Work to complete –
a) In the article on real-time messaging with LiveCycle Data Services ES, what does a client do when the first channel in its list fails?
b) Carry on the article on real-time messaging with LiveCycle Data Services ES, starting after its last sentence.

Selected passage –
Real-Time Messaging with LiveCycle Data Services ES

This article describes the variety of configurations and the considerations for how to use each mechanism. The following members of the LiveCycle Data Services development and quality engineering teams contributed to this content: Jeff Vroom, Seth Hodgson, and Kumaran Nallore.

LiveCycle Data Services ES supports a variety of deployment options that offer real-time messaging from Flex clients to Java 2 Enterprise Edition (J2EE) servers. Although efficient real-time messaging is difficult when client and application server are both behind firewalls, LiveCycle Data Services ES attempts to maximize the real time experience while keeping load on the server resources manageable.

The following issues prevent a simple socket from being used to create a real time connection between client and server in a typical deployment of a rich Internet application:

  • The client’s only access to the Internet is through a proxy server.
  • The application server on which LiveCycle Data Services ES is installed can only be accessed from behind the web tier in the IT infrastructure. LiveCycle Data Services ES offers a few approaches for creating efficient real time connections in these environments, but in the worse case, the server fall’s back to simple polling. The main disadvantages of polling are increased overhead on both client and server machines and reduced response times for pushed messages.

One design goal for LiveCycle Data Services ES is to create an environment where J2EE code can be run in a channel-independent manner. Your backend server code can either be used in a traditional J2EE context or with protocols that offer scalable real time connectivity currently not available in the J2EE platform. For example, LiveCycle Data Services ES provides the FlexSession, which mirrors the functionality available with the HttpSession in for both the Flash Player RTMP (real time messaging protocol) as well as the standard HTTP protocol that J2EE supports.

Clients can be configured using a list of channels that they can use to connect to the server. A client attempts to use the first channel in the list, and if that fails, it tries the next channels until it finds one it can connect to. You can use this to provide different protocol options so that a client can first try to connect using RTMP and if that fails, can fall back to HTTP. You also could use this mechanism to provide redundant server infrastructures to provide high reliability.

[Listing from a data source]
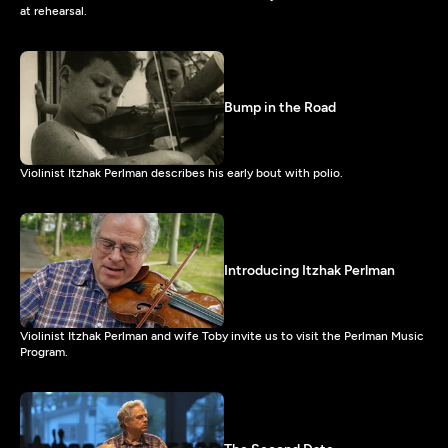
at rehearsal.
Bump in the Road
Violinist Itzhak Perlman describes his early bout with polio.
Introducing Itzhak Perlman
Violinist Itzhak Perlman and wife Toby invite us to visit the Perlman Music
Program.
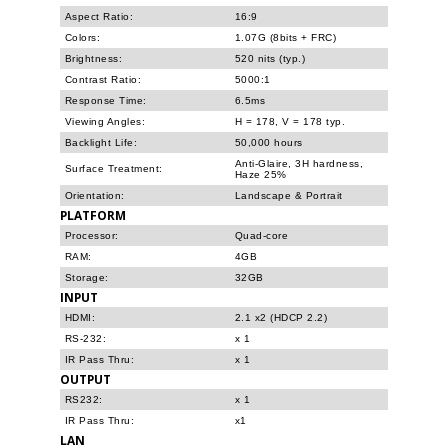
Aspect Ratio:
16:9
Colors:
1.07G (8bits + FRC)
Brightness:
520 nits (typ.)
Contrast Ratio:
5000:1
Response Time:
6.5ms
Viewing Angles:
H = 178, V = 178 typ.
Backlight Life:
50,000 hours
Anti-Glaire, 3H hardness,
Surface Treatment:
Haze 25%
Orientation:
Landscape & Portrait
PLATFORM
Processor:
Quad-core
RAM:
4GB
Storage:
32GB
INPUT
HDMI:
2.1 x2 (HDCP 2.2)
RS-232:
x 1
IR Pass Thru:
x 1
OUTPUT
RS232:
x 1
IR Pass Thru:
x1
LAN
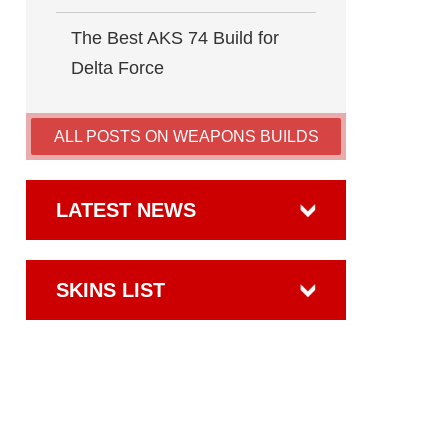
The Best AKS 74 Build for
Delta Force
ALL POSTS ON WEAPONS BUILDS
LATEST NEWS
SKINS LIST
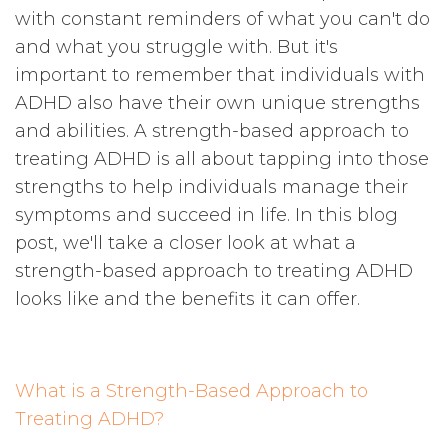
with constant reminders of what you can't do
and what you struggle with. But it's
important to remember that individuals with
ADHD also have their own unique strengths
and abilities. A strength-based approach to
treating ADHD is all about tapping into those
strengths to help individuals manage their
symptoms and succeed in life. In this blog
post, we'll take a closer look at what a
strength-based approach to treating ADHD
looks like and the benefits it can offer.
What is a Strength-Based Approach to
Treating ADHD?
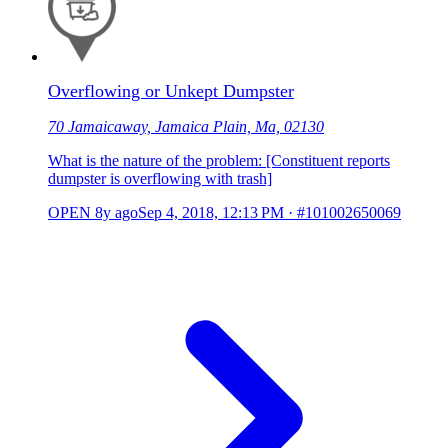
Overflowing or Unkept Dumpster
70 Jamaicaway, Jamaica Plain, Ma, 02130
What is the nature of the problem: [Constituent reports
dumpster is overflowing with trash]
OPEN
8y ago
Sep 4, 2018, 12:13 PM
·
#101002650069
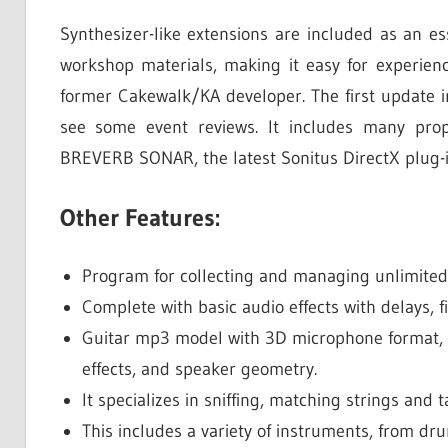
Synthesizer-like extensions are included as an es
workshop materials, making it easy for experien
former Cakewalk/KA developer. The first update in
see some event reviews. It includes many prop
BREVERB SONAR, the latest Sonitus DirectX plug-i
Other Features:
Program for collecting and managing unlimited
Complete with basic audio effects with delays, fi
Guitar mp3 model with 3D microphone format, m
effects, and speaker geometry.
It specializes in sniffing, matching strings and 
This includes a variety of instruments, from dr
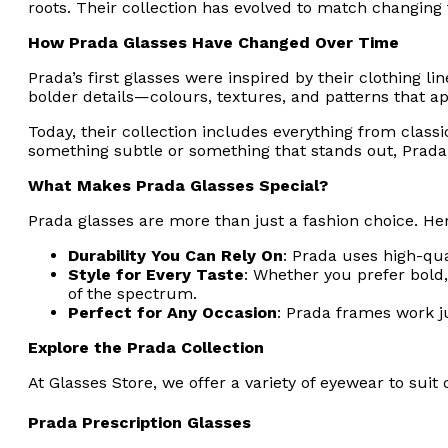
roots. Their collection has evolved to match changing
How Prada Glasses Have Changed Over Time
Prada’s first glasses were inspired by their clothing l
bolder details—colours, textures, and patterns that ap
Today, their collection includes everything from class
something subtle or something that stands out, Prada o
What Makes Prada Glasses Special?
Prada glasses are more than just a fashion choice. Her
Durability You Can Rely On
: Prada uses high-qua
Style for Every Taste
: Whether you prefer bold,
of the spectrum.
Perfect for Any Occasion
: Prada frames work ju
Explore the Prada Collection
At Glasses Store, we offer a variety of eyewear to suit
Prada Prescription Glasses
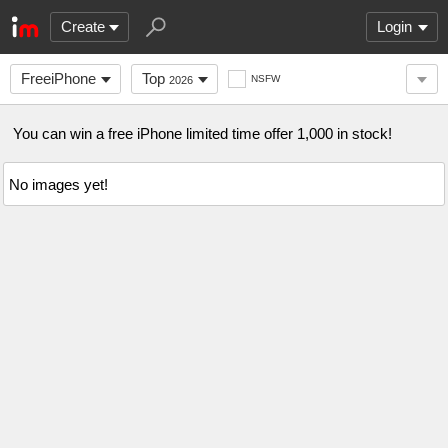
Create
Login
FreeiPhone
Top
NSFW
2026
You can win a free iPhone limited time offer 1,000 in stock!
No images yet!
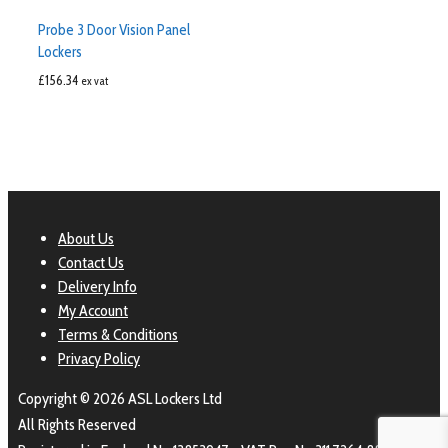
Probe 3 Door Vision Panel
Lockers
£
156.34
ex vat
About Us
Contact Us
Delivery Info
My Account
Terms & Conditions
Privacy Policy
Copyright © 2026 ASL Lockers Ltd
All Rights Reserved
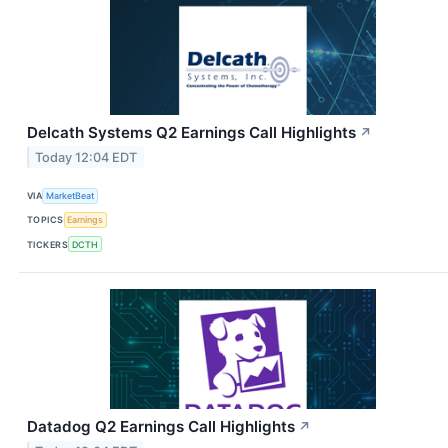
Delcath Systems Q2 Earnings Call Highlights
↗
Today 12:04 EDT
VIA
MarketBeat
TOPICS
Earnings
TICKERS
DCTH
Datadog Q2 Earnings Call Highlights
↗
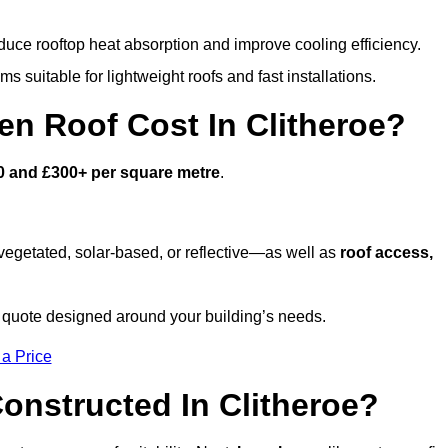
duce rooftop heat absorption and improve cooling efficiency.
s suitable for lightweight roofs and fast installations.
n Roof Cost In Clitheroe?
0 and £300+ per square metre
.
egetated, solar-based, or reflective—as well as
roof access,
 quote designed around your building’s needs.
 a Price
onstructed In Clitheroe?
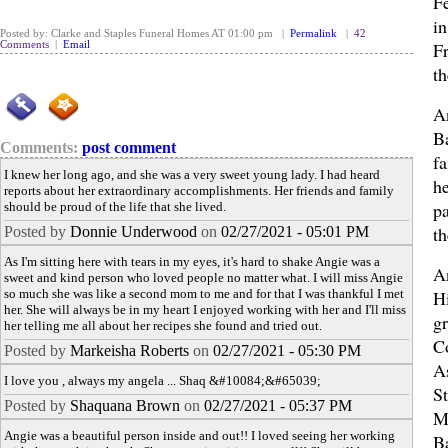
F
i
Posted by: Clarke and Staples Funeral Homes AT 01:00 pm |
Permalink
|
42
F
Comments
|
Email
th
A
B
Comments:
post comment
f
I knew her long ago, and she was a very sweet young lady. I had heard
he
reports about her extraordinary accomplishments. Her friends and family
p
should be proud of the life that she lived.
th
Posted by
Donnie Underwood
on
02/27/2021 - 05:01 PM
As I'm sitting here with tears in my eyes, it's hard to shake Angie was a
A
sweet and kind person who loved people no matter what. I will miss Angie
so much she was like a second mom to me and for that I was thankful I met
H
her. She will always be in my heart I enjoyed working with her and I'll miss
g
her telling me all about her recipes she found and tried out.
C
Posted by
Markeisha Roberts
on
02/27/2021 - 05:30 PM
A
I love you , always my angela ... Shaq &#10084;&#65039;
S
Posted by
Shaquana Brown
on
02/27/2021 - 05:37 PM
M
Angie was a beautiful person inside and out!! I loved seeing her working
B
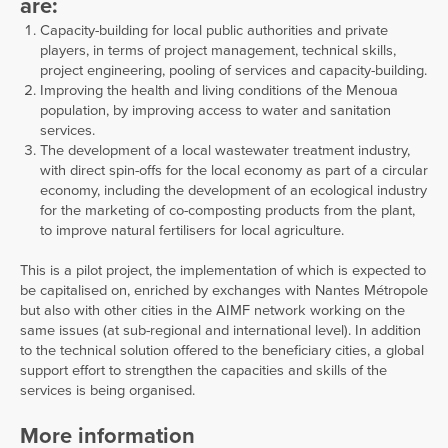
are:
Capacity-building for local public authorities and private
players, in terms of project management, technical skills,
project engineering, pooling of services and capacity-building.
Improving the health and living conditions of the Menoua
population, by improving access to water and sanitation
services.
The development of a local wastewater treatment industry,
with direct spin-offs for the local economy as part of a circular
economy, including the development of an ecological industry
for the marketing of co-composting products from the plant,
to improve natural fertilisers for local agriculture.
This is a pilot project, the implementation of which is expected to
be capitalised on, enriched by exchanges with Nantes Métropole
but also with other cities in the AIMF network working on the
same issues (at sub-regional and international level). In addition
to the technical solution offered to the beneficiary cities, a global
support effort to strengthen the capacities and skills of the
services is being organised.
More information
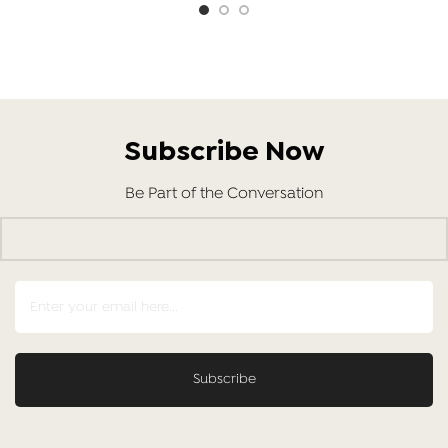
Subscribe Now
Be Part of the Conversation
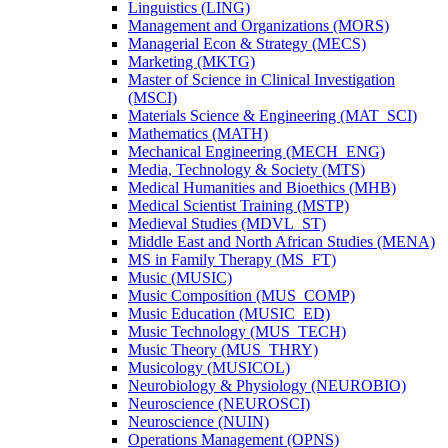
Linguistics (LING)
Management and Organizations (MORS)
Managerial Econ &​ Strategy (MECS)
Marketing (MKTG)
Master of Science in Clinical Investigation
(MSCI)
Materials Science &​ Engineering (MAT_SCI)
Mathematics (MATH)
Mechanical Engineering (MECH_ENG)
Media, Technology &​ Society (MTS)
Medical Humanities and Bioethics (MHB)
Medical Scientist Training (MSTP)
Medieval Studies (MDVL_ST)
Middle East and North African Studies (MENA)
MS in Family Therapy (MS_FT)
Music (MUSIC)
Music Composition (MUS_COMP)
Music Education (MUSIC_ED)
Music Technology (MUS_TECH)
Music Theory (MUS_THRY)
Musicology (MUSICOL)
Neurobiology &​ Physiology (NEUROBIO)
Neuroscience (NEUROSCI)
Neuroscience (NUIN)
Operations Management (OPNS)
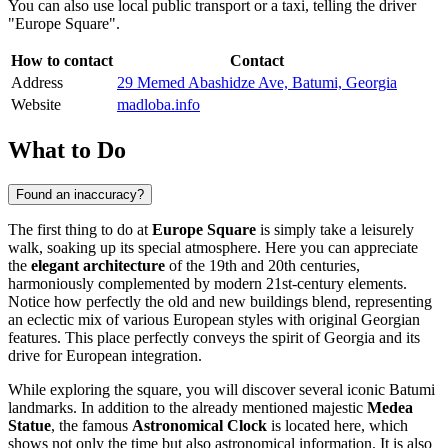
You can also use local public transport or a taxi, telling the driver
"Europe Square".
How to contact
Contact
Address
29 Memed Abashidze Ave, Batumi, Georgia
Website
madloba.info
What to Do
Found an inaccuracy?
The first thing to do at
Europe Square
is simply take a leisurely
walk, soaking up its special atmosphere. Here you can appreciate
the
elegant architecture
of the 19th and 20th centuries,
harmoniously complemented by modern 21st-century elements.
Notice how perfectly the old and new buildings blend, representing
an eclectic mix of various European styles with original Georgian
features. This place perfectly conveys the spirit of
Georgia
and its
drive for European integration.
While exploring the square, you will discover several iconic
Batumi
landmarks. In addition to the already mentioned majestic
Medea
Statue
, the famous
Astronomical Clock
is located here, which
shows not only the time but also astronomical information. It is also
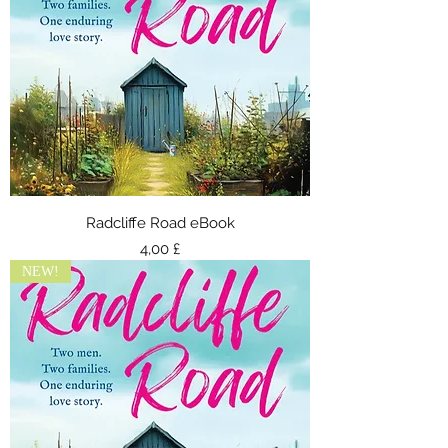
Radcliffe Road eBook
Τιμή
4,00 £
NEW!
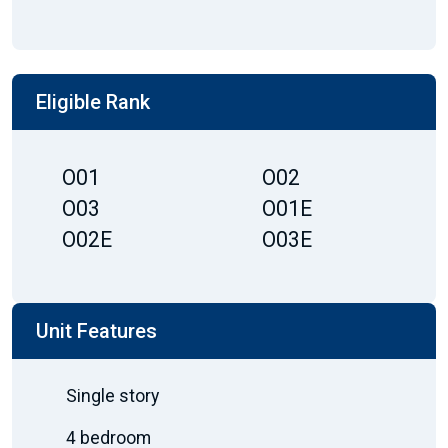
Eligible Rank
O01
O02
O03
O01E
O02E
O03E
Unit Features
Single story
4 bedroom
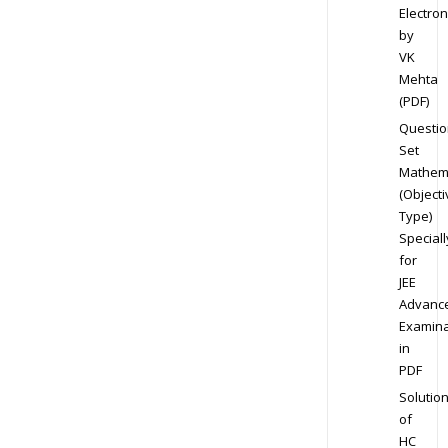
Electron
by
VK
Mehta
(PDF)
Questio
Set
Mathem
(Objecti
Type)
Speciall
for
JEE
Advanc
Examina
in
PDF
Solutio
of
HC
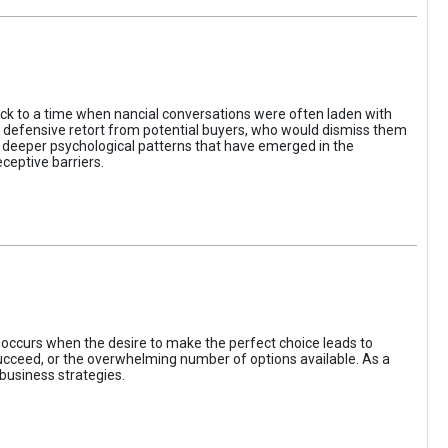
ack to a time when nancial conversations were often laden with
e defensive retort from potential buyers, who would dismiss them
of deeper psychological patterns that have emerged in the
ceptive barriers.
occurs when the desire to make the perfect choice leads to
 succeed, or the overwhelming number of options available. As a
business strategies.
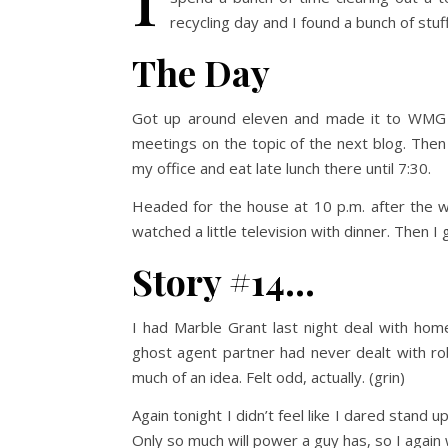
recycling day and I found a bunch of stuf
The Day
Got up around eleven and made it to WMG 
meetings on the topic of the next blog. Then
my office and eat late lunch there until 7:30.
Headed for the house at 10 p.m. after the w
watched a little television with dinner. Then I
Story #14…
I had Marble Grant last night deal with home
ghost agent partner had never dealt with rob
much of an idea. Felt odd, actually. (grin)
Again tonight I didn’t feel like I dared stand 
Only so much will power a guy has, so I again w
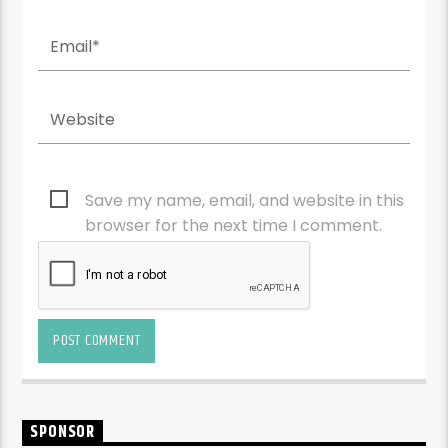
Save my name, email, and website in this
browser for the next time I comment.
SPONSOR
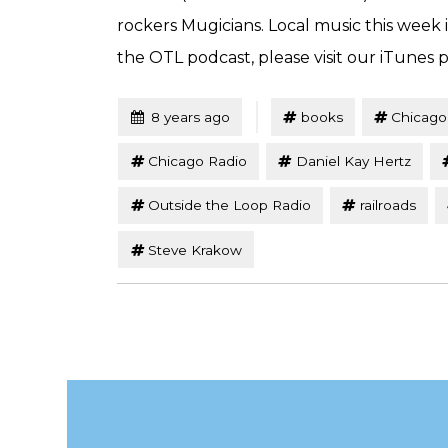
rockers Mugicians. Local music this week 
the OTL podcast, please visit our iTunes 
Tagged
Posted
8 years ago
books
Chicago
Chicago Radio
Daniel Kay Hertz
Outside the Loop Radio
railroads
Steve Krakow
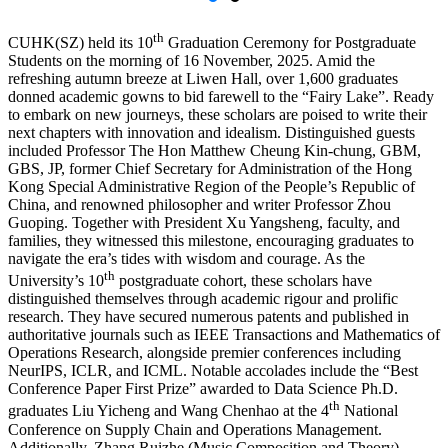
th
CUHK(SZ) held its 10
Graduation Ceremony
for Postgraduate
Students on the morning of 16 November, 2025. Amid the
refreshing autumn breeze at Liwen Hall, over 1,600 graduates
donned academic gowns to bid farewell to the “Fairy Lake”. Ready
to embark on new journeys, these scholars are poised to write their
next chapters with innovation and idealism. Distinguished guests
included Professor The Hon Matthew Cheung Kin-chung, GBM,
GBS, JP, former Chief Secretary for Administration of the Hong
Kong Special Administrative Region of the People’s Republic of
China, and renowned philosopher and writer Professor Zhou
Guoping. Together with President Xu Yangsheng, faculty, and
families, they witnessed this milestone, encouraging graduates to
navigate the era’s tides with wisdom and courage. As the
th
University’s 10
postgraduate cohort, these scholars have
distinguished themselves through academic rigour and prolific
research. They have secured numerous patents and published in
authoritative journals such as IEEE Transactions and Mathematics of
Operations Research, alongside premier conferences including
NeurIPS, ICLR, and ICML. Notable accolades include the “Best
Conference Paper First Prize” awarded to Data Science Ph.D.
th
graduates Liu Yicheng and Wang Chenhao at the 4
National
Conference on Supply Chain and Operations Management.
Additionally, Zhang Ruizhe (Music Composition and Theory)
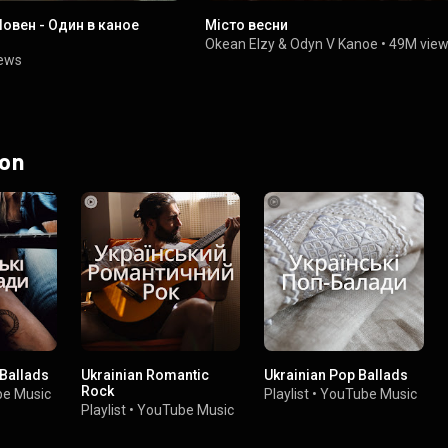
Човен - Один в каное
Місто весни
Okean Elzy
&
Odyn V Kanoe
•
49M vie
iews
 on
 Ballads
Ukrainian Romantic
Ukrainian Pop Ballads
Rock
e Music
Playlist
•
YouTube Music
Playlist
•
YouTube Music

Written responses –
a) It tries the next channels in the list until it finds one it can connect to.

b)
RTMP channels

The LiveCycle Data Services ES Real Time Messaging Protocol (RTMP) server is embedded in the J2EE application server process. RTMP is is a protocol that is primarily used to stream data, audio, and video over the Internet to Flash Player clienst. RTMP maintains a persistent connection with an endpoint and allows real-time communication. The protocol is a container for data packets that can be in Adobe Action Message Format (AMF) or raw audio or video data.

The server uses application-server-specific extensions when necessary, so that RTMP requests are handled with managed J2EE threads that support the use of the Java Transaction API (JTA) transactions. This lets RTMP requests use your existing J2EE service code.

The LiveCycle Data Services ES RTMP server is implemented using Java NIO facilities, which allows it to decouple threads from connections. This approach is very scalable when dealing with idle connections. A single RTMP server can support 10,000 or more simultaneous RTMP connections as long as the load generated by those clients does not exceed the server’s computational capacity.

The RTMP server supports a session that mirrors HTTP session functionality. It does not support failover the way many J2EE application servers do when an application server process dies. This is often not required in Flash applications because Flash Player itself can store state more conveniently to make seamless failover possible in many cases.

An RTMP connection be made in one of three ways depending upon the network setup of the clients:

  1. Direct socket connection.
  2. Tunnelled socket connection through a proxy server using the "connect" method.
  3. Active, adaptive polling using the browser’s HTTP implementation. This mechanism does place additional computational load on the RTMP server and so reduces the scalability of the deployment. A given server can handle roughly 500-1000 poll requests per second, so you should ensure the number of polling clients does not exceed the number that a given server can handle comfortably.

RTMP Direct socket connection

RTMP in its most direct form uses a simple TCP socket made from the client machine directly to the RTMP server.

RTMPT Tunnelling with Proxy Server Connect

This acts very much like a direct connection but uses the proxy server’s support for the "CONNECT" protocol if supported. If connect is not supported, the server falls back to using HTTP requests with polling.

RTMPT Tunnelling with HTTP requests

In this mode, the client uses an adaptive polling mechanism to implement bidirectional communication between the browser and the server. This mechanism is not configurable and is designed to use at most one connection between the client and server at a single time to ensure that Flash Player does not consume all of the connections the browser will allow to one server (Internet Explorer imposes a limit of two simultaneous connections to the server when the server provides HTTP 1.1 support).

The client issues an HTTP POST to the server with any messages that the client needs to send to the server. The server keeps the connection until it has a message to push to that client, or until its wait time expires. Once the wait interval expires, the response is written to the socket. The client immediately issues another POST if it has additional messages to send. If not, it waits for its poll time to expire and then polls again.

The server gives the client the next interval for the client to use as its poll time. The server doubles the time of the previous request if no messages have come in for that client since the last poll. The server keeps doubling the poll time until it hits a limit of four seconds. At that point, the client polls at an interval of four seconds until a message comes for that client at which point it reduces the interval to a very short timeout.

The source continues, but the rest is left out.